GP calls out excessive fees, hits back at Bowden

Larger funds are drawing too much in management fees and a SEC official has it wrong on operating partner fees, proclaimed one UK-based fund manager.

Private equity investors wary of fund managers who collect too much in management fees have at least one GP firmly in their corner.

Management fees have become “excessively expensive” and “challenge the alignment of interest between GPs and LPs”, according to Stephen Catling, investment director at UK-based turnaround firm Chamonix Private Equity.

Speaking at Oxford University's Saïd Business School's Private Equity Forum, Catling said private equity management is expensive and bigger fund managers are able to get rich without the pressure of generating strong returns for their investors.

However, he did say that private equity is often costly with good reasons. He cited the need to hire the best talent, provide good operations and comply with increasing regulation, as well as being able to maintain a network of operating partners.
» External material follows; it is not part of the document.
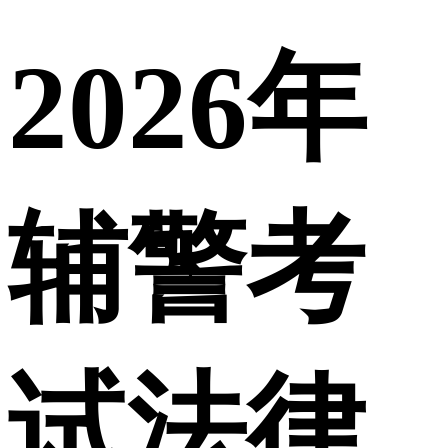
2026年
辅警考
试法律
He added that he disagrees with the Securities and Exchange Commission's (SEC) chief inspector, Andrew Bowden, who recently told delegates at PEI's 2014 Private Fund Compliance Forum that GPs should bear the brunt of operating partner costs.
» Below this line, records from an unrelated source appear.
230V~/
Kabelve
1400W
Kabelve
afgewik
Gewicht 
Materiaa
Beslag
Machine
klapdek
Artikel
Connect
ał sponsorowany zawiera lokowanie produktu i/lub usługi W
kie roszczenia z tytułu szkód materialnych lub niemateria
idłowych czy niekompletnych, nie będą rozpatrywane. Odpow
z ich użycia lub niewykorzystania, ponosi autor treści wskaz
“My ability to draw upon a network of executives to introduce to portfolio companies is valued by my LPs,” he said.

Catling was also critical of the valuation practices of many GPs, calling it a “dirty little secret” that there are “perverse incentives” to value portfolio companies conservatively until exit unless the GP is fundraising, in which case, valuations are exaggerated to show increased performance.

However, this problem may be on the decline. Oxford University's Tim Jenkinson conducted research last year agreeing with Catling's statement. But to arrive at his findings, he studied the California Public Employees’ Retirement System’s (CalPERS) portfolio of 761 private equity funds going all the way back to 1990, which pre-dates the Financial Standards Accounting Board’s Statement 157 (now topic 820) on fair value measurement. Starting in late 2008, the private equity industry began marking assets to market in response to FAS-157, which left GPs a lot less wiggle-room in valuing assets with a positive bias.

Amplifying the trend of valuation discipline has been SEC registration, which went into effect in 2012 and subjected most private equity firms to potential surprise inspections. The regulator has since signaled its interest in valuation in particular and its inspectors are expected to pose questions about the consistency and technique of GPs’ valuation methods across time periods.